18 Monate bedingt, so das Urteil. Drei Jahre Bewährungszeit und die Chance auf ein anderes Leben. Wenn es doch schief gehen sollte, dann muss er sitzen.

Wenig später saß er unfreiwillig mit anderen Jugendlichen in einer Täter-Gruppe, in der die kriminelle Tat, die Aggression, die Gewaltbereitschaft, die Schuld aufgearbeitet werden soll. Eine Gruppe junger Burschen unter 18 Jahre alt, die wegen schweren Raubes, Körperverletzung oder gefährlicher Drohung verurteilt wurden und nun unter Auflagen die Chance bekommen, dem Knast zu entgehen. "Die Gruppenarbeit bedeutet sechs Monate intensiver Auseinandersetzung mit sich selbst und den Taten", erklärt Adelheid Roth, Sozialarbeiterin und Bewährungshelferin bei der Organisation "Neustart". Die Anwesenheit ist verpflichtend. "Es geht sehr viel um das Thema Anerkennung, um das Selbstbild und Fremdbild, um Vorbilder und Konfliktlösung abseits von Gewalt." Die Gewalt in der Familie, die dauernde Gewalt in Medien, in Computerspielen oder auf Handys ist nur eine der vielen bekannten und oft beklagten Ursachen für Jugendkriminalität. Dazu kommen Reizüberflutung, Überforderung der Jugendlichen durch Konsum- und Leistungsdruck, veränderte zunehmend unsichere Familienstrukturen, Erziehungsunsicherheiten, wie Gerhard Kette, Rechtspsychologe von der Kepler Universität Linz, aufzählt.

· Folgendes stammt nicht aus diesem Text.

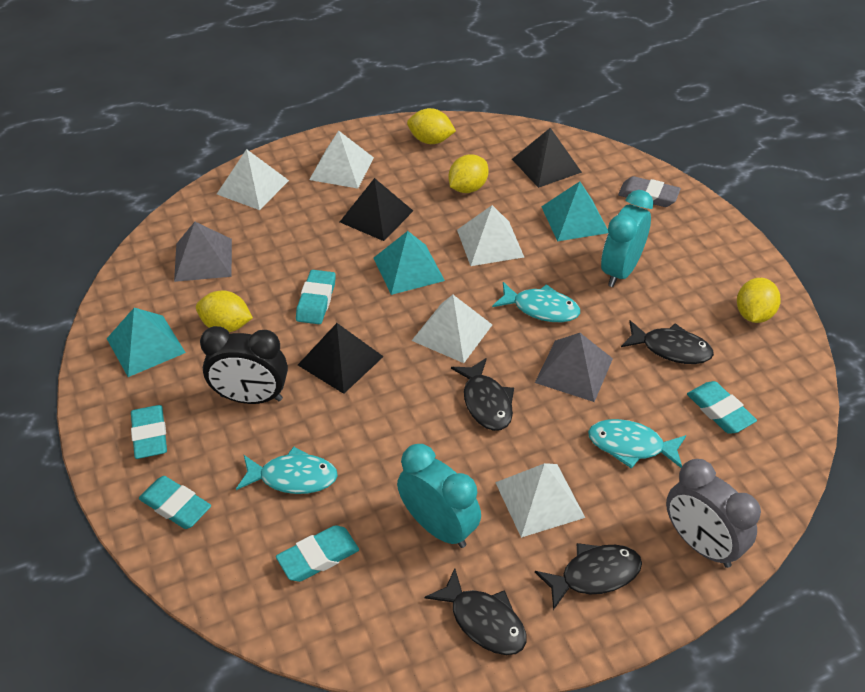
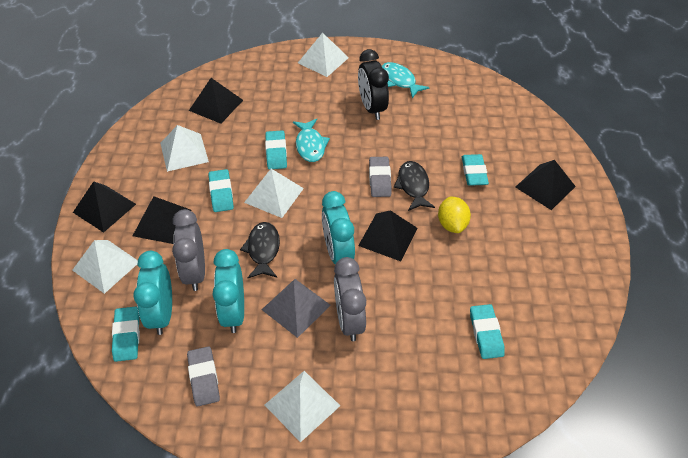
black fish: 4 -> 2
black pyramid: 3 -> 5
grey clock: 1 -> 2
grey eraser: 1 -> 2
grey pyramid: 2 -> 1
turquoise clock: 2 -> 3
turquoise fish: 3 -> 2
turquoise pyramid: 3 -> 0
yellow lemon: 4 -> 1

Gerade Buben tun sich noch schwerer mit den gesellschaftlichen Anforderungen, erklärt Kurt Kurnig, erfahrener Psychologe in der Jugendarbeit. Es fehlten gute männliche Vorbilder. So wichtig die Chancengleichheit für beide Geschlechter sei, es müsste mehr auf die unterschiedliche Art, wie Buben und Mädchen Aggressivität ausleben, eingegangen werden, fordert der Leiter des Psychologischen und Psychotherapeutischen Dienstes der AVS (Arbeitsvereinigung der Sozialhilfe Kärnten). Die gezielte Arbeit mit Buben sei daher so wichtig. Hier seien neue Modelle gefragt. Auch in der Erziehung ortet der Fachmann einige Unsicherheiten der Eltern. "So lange die Kinder klein sind, dürfen sie alles, später gibt es immer mehr Verbote, es sollte genau umgekehrt sein."

Auch Adelheid Roth sieht hier eine Ursache für das Hineinschlittern in die Kriminalität einiger der Jugendlichen, die sie als Bewährungshelferin betreut. Grenzen seien für sie bisher kaum spürbar gewesen.

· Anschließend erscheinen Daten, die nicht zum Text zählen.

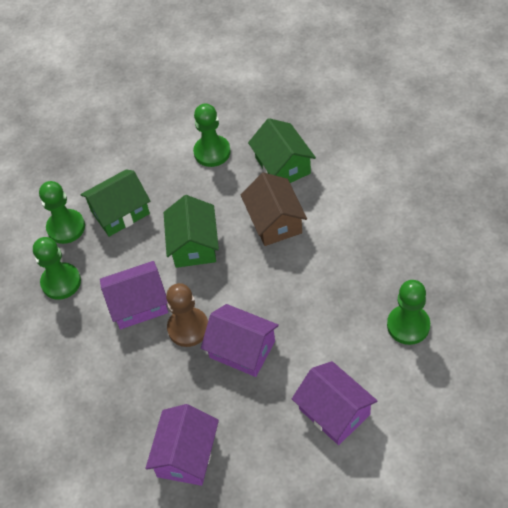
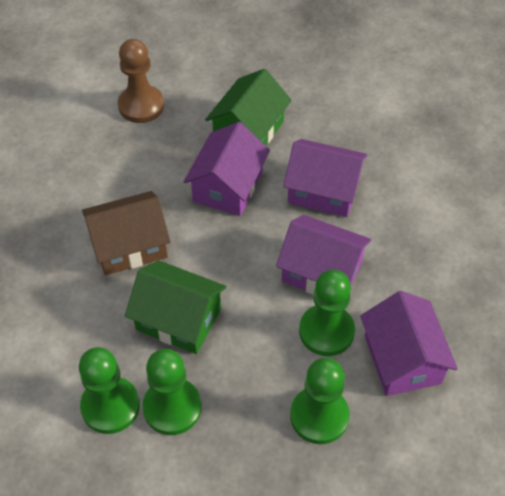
green house: 3 -> 2

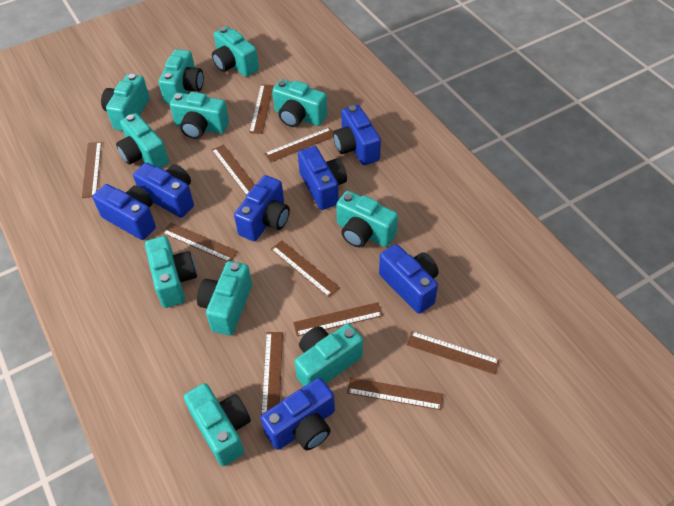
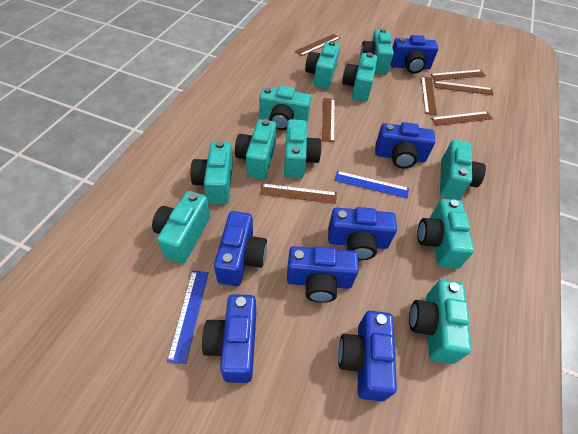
blue ruler: 0 -> 2
brown ruler: 10 -> 7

Viele dieser Burschen haben Wurzeln in anderen Ländern, also den viel zitierten Migrationshintergrund. Ist das eine Mitursache? Nur indirekt, sind sich Experten einig: Es sind die sozialen Probleme, die zu Ausgrenzung, zu Minderwertigkeitsgefühlen und noch schwierigerer Ich-Findung führen und damit kriminelles Verhalten fördern können. Viele Migrantenfamilien, so Roths Erfahrung, arbeiten hart, um den Lebensstandard zu verbessern, um sich anzupassen, dies geschieht zunächst vor allem auf materieller Ebene: Man will auch so leben wie eben die anderen Österreicher. Den Kindern dieser Familien fehlt es materiell meist an nichts, dafür aber mangelt es an Zeit mit den Eltern, die stets mit Geldverdienen beschäftigt sind. Dazu kommt die Hin- und Hergerissenheit zwischen alter und neuer Heimat, die schwierige Identitätsfindung der Migrantenkinder und Sprachprobleme.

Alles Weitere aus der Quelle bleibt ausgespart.